Monday, April 23, 2007

Prayer

My problem is pride. Either I don't feel I'm worth the friendships I desire, or I'm not good enough to be loved by others, or I think I can fix all my problems myself. The solution to my problem is prayer. I want to learn to pray better. In my previous post I said that I've been hit over the head with examples of asking God. Maybe the asking is not supposed to be my focus.

I think prayer was all I was supposed to see. (Yeah, God. Sometimes You have to knock against my head a few times. But I will learn!)

CS Lewis has an anthology of George MacDonald's work. I've quoted from it before. Here are some that made me cry tonight. I apologize for how many there are. Know there are more that touched my heart tonight that I didn't copy down.

Why Should it be Necessary?
What if He knows Prayer to be the thing we need first and most? What if the main object in God's idea of prayer be the supplying of our great, our endless need - the need of Himself?. . . Communion with God is the one need of the soul beyond all other need: prayer is the beginning of that communion and some need is the motive of that prayer. . . . to bring His child to his knee, God withholds that man may ask.

Small Prayers
In every request, heart and soul and mind ought to supply the low accompaniment, "Thy will be done"; but the making of any request brings us near to Him. . . . Anything large enough for a wish to light upon, is large enough to hang a prayer upon: the thought of Him to whom that prayer goes will purify and correct the desire.

Perfected Prayers
And there is communion with God that asks for nothing, yet asks for everything. . . . He who seeks the Father more than anything He can give is likely to have what he asks, for he is not likely to ask amiss.

Why We Must Wait
Perhaps, indeed, the better the gift we pray for, the more time is necessary for its arrival.

Answer
"But how can God bring this about in me?" - Let Him do it and perhaps you will know.

Prayer
Never wait for fitter time or place to talk to Him. To wait till thou go to church or to thy closet is to make Him wait. He will listen as thou walkest.

Creeping Christians
We are and remain such creeping Christians, because we look at ourselves and not at Christ . . . .

And the last is just God telling me yet again - He loves me.

Troubled Soul
Troubled Soul, thou are not bound to feel but thou art bound to arise.

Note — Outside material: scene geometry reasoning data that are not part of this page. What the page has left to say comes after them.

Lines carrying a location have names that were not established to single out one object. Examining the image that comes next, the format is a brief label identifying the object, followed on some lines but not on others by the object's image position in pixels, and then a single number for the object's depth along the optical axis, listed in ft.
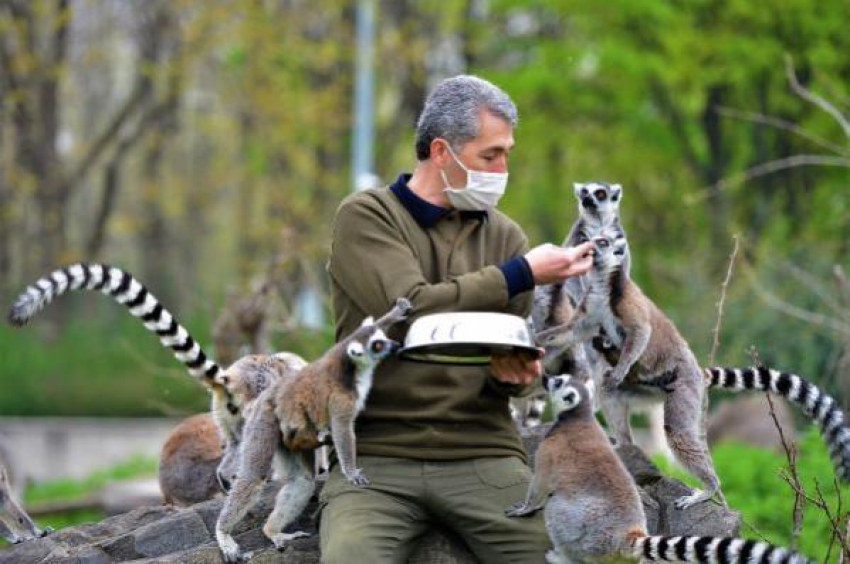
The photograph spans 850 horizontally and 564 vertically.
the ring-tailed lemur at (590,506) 29.73
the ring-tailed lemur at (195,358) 38.24
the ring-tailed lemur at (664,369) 36.04
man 30.89
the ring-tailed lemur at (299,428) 31.55
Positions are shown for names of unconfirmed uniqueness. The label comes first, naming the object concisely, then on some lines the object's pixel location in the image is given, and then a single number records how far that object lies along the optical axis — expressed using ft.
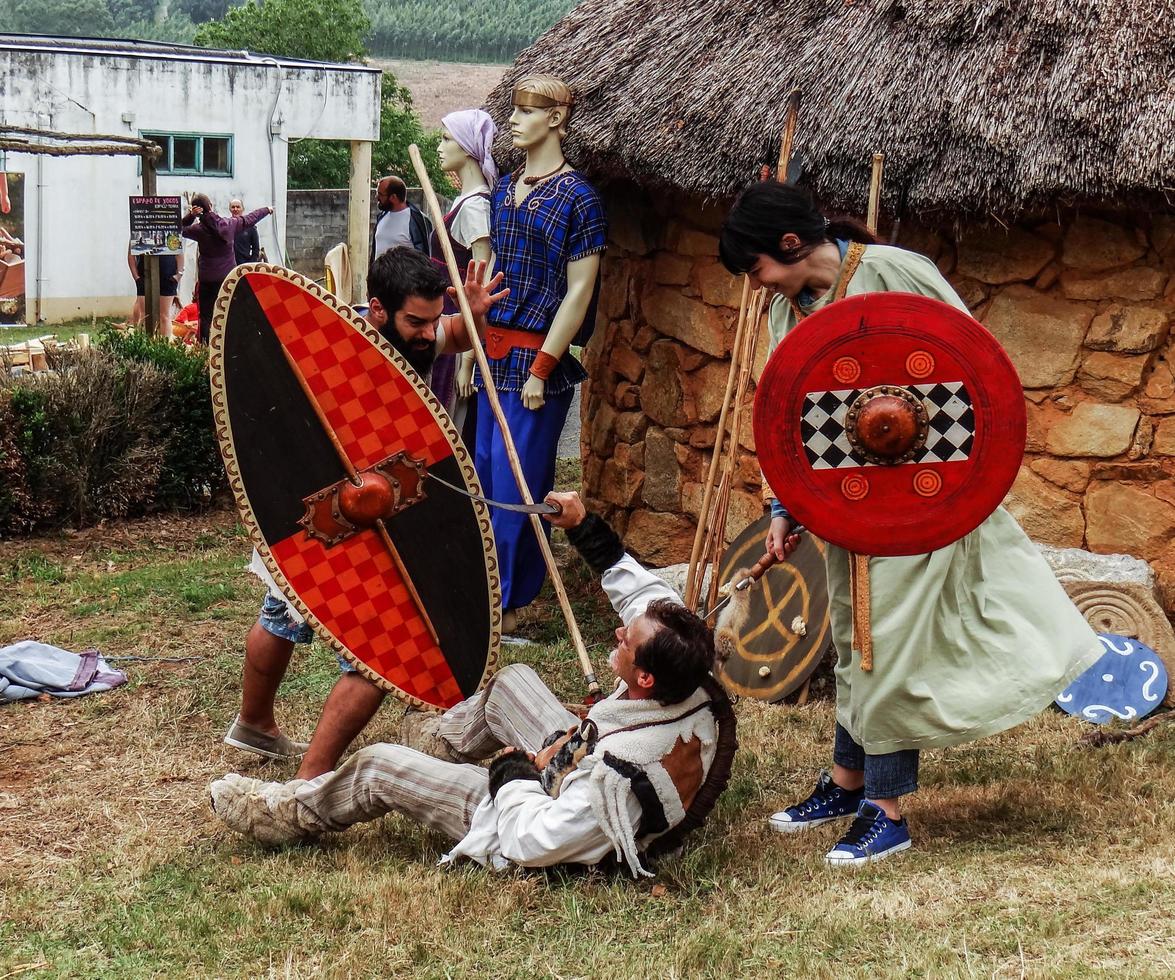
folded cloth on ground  17.07
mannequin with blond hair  18.22
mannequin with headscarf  19.51
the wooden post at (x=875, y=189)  15.37
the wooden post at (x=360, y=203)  71.97
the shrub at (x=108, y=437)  23.35
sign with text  32.68
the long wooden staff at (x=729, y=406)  16.62
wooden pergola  30.12
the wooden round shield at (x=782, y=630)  16.66
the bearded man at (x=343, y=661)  12.78
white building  63.41
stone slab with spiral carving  16.44
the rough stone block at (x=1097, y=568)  16.65
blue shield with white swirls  16.01
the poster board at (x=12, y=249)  62.64
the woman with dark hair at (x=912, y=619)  11.20
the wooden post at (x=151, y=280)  30.91
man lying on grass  10.78
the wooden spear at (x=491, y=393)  12.81
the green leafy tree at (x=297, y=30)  108.88
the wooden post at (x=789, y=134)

God loves thee whether thou feelest or not. . . . Try not to feel good when thou art not good, but cry to Him who is good. He changes not because thou changest. Nay, He has an especial tenderness of love toward thee for thou art in the dark and has no light, and His heart is glad when thou doest arise and say, "I will go to my Father.". . .

4 comments:

Anonymous said...

Ugh - these made me a little misty! They are beautiful and so convicting!I love it! I've wondered a time or two if God is feeling like He's in a "competition" for your affection with "Mr. X" (do you remember that from high school!!), but my gosh who am I to make those kinds of judgements or assumptions - just know I'm praying and praying for the man that God is preparing for you!!

Erin said...

I don't remember "Mr. X" from high school. You'll have to remind me.

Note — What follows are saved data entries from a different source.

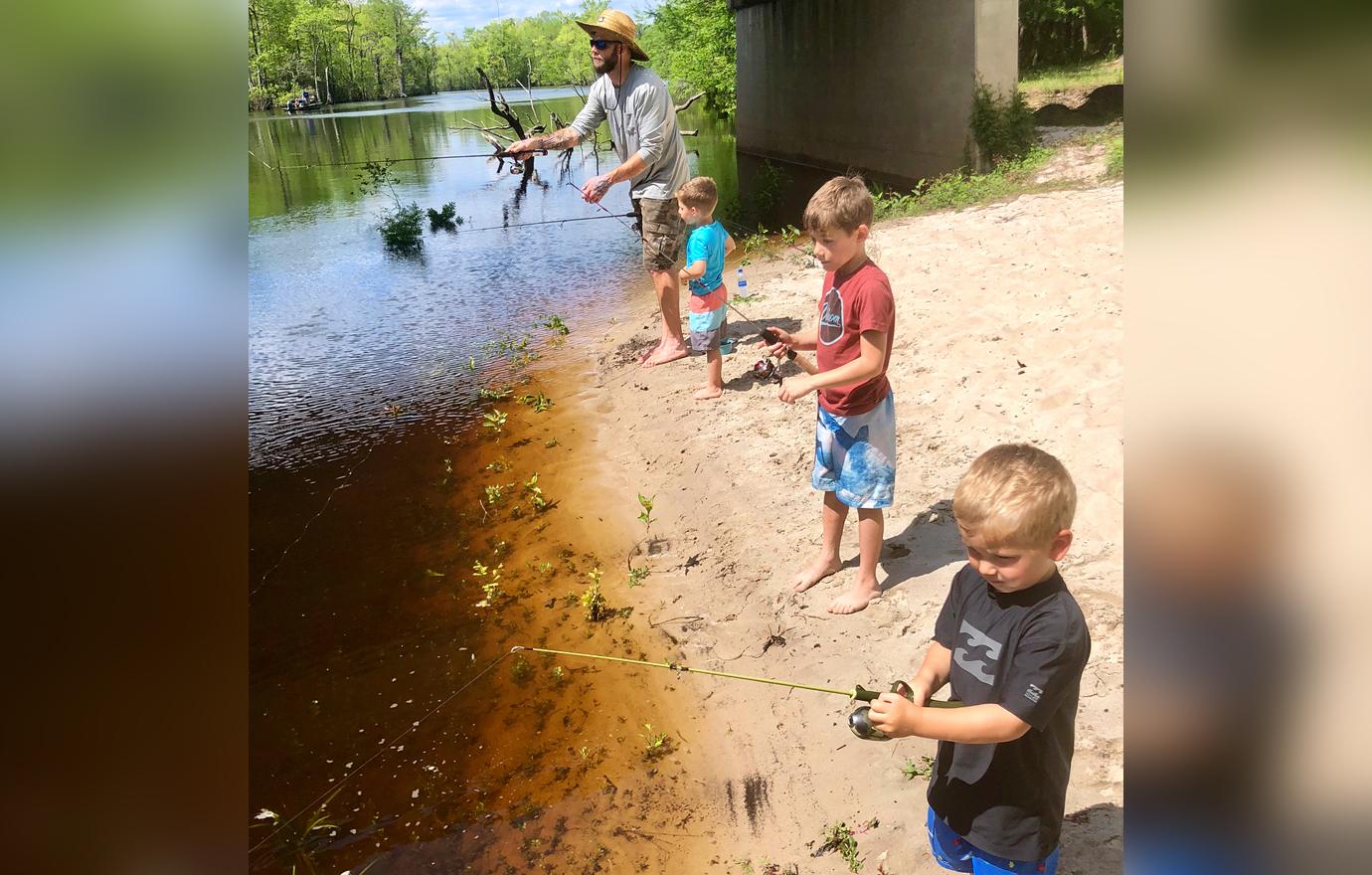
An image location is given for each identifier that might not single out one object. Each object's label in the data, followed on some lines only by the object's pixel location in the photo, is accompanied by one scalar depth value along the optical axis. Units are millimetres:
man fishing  5973
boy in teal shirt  5656
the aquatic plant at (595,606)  4074
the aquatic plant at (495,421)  6348
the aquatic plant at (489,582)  4352
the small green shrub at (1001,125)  10453
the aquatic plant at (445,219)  14070
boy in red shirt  3092
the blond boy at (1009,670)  1736
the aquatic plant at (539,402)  6590
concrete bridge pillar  10992
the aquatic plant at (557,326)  8328
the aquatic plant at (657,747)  3271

I absolutely agree with you - I think God does feel in competition and that's what I'm trying to improve.

I listened to a great past sermon of my pastor's where he reminded me that it's a process. It's not instant. He compared it to Jesus' parable of the mustard seed.

Luke 13:18-21
Then Jesus asked, "What is the kingdom of God like? What shall I compare it to? It is like a mustard seed, which a man took and planted in his garden. It grew and became a tree, and the birds of the air perched in its branches."

Again he asked, "What shall I compare the kingdom of God to? It is like yeast that a woman took and mixed into a large amount of flour until it worked all through the dough."

In both of these instances, the becoming more like Christ is a process - not an instant fix. I need to remember that!

Anonymous said...

For some reaon, Kellie Weaver comes to mind when I think of "Mr.X", but we were never friends, so I'm not sure why it stuck... anyway...
The POINT - "Mr. X" is the man you're gonna marry.

Anonymous said...

Oh, and yes, I agree with what you're saying about the process. What I LOVE about the process is the imagery that a friend of mine from the church I went to in Austin said.. she said, "Christy, you don't please God by getting so 'good' that you don't need Him anymore. You please Him because you fail over and over and over again... and over and over and over again, you look to Him when you fall - and you never stop looking to Him... no matter how many times you fail... and THAT'S what pleases Him"... in essence, if we could do it on our own, by our will because we WANT to, then we wouldn't need Him to lift us up, hold us, love us and forgive us... and we wouldn't need faith. It's really beautiful.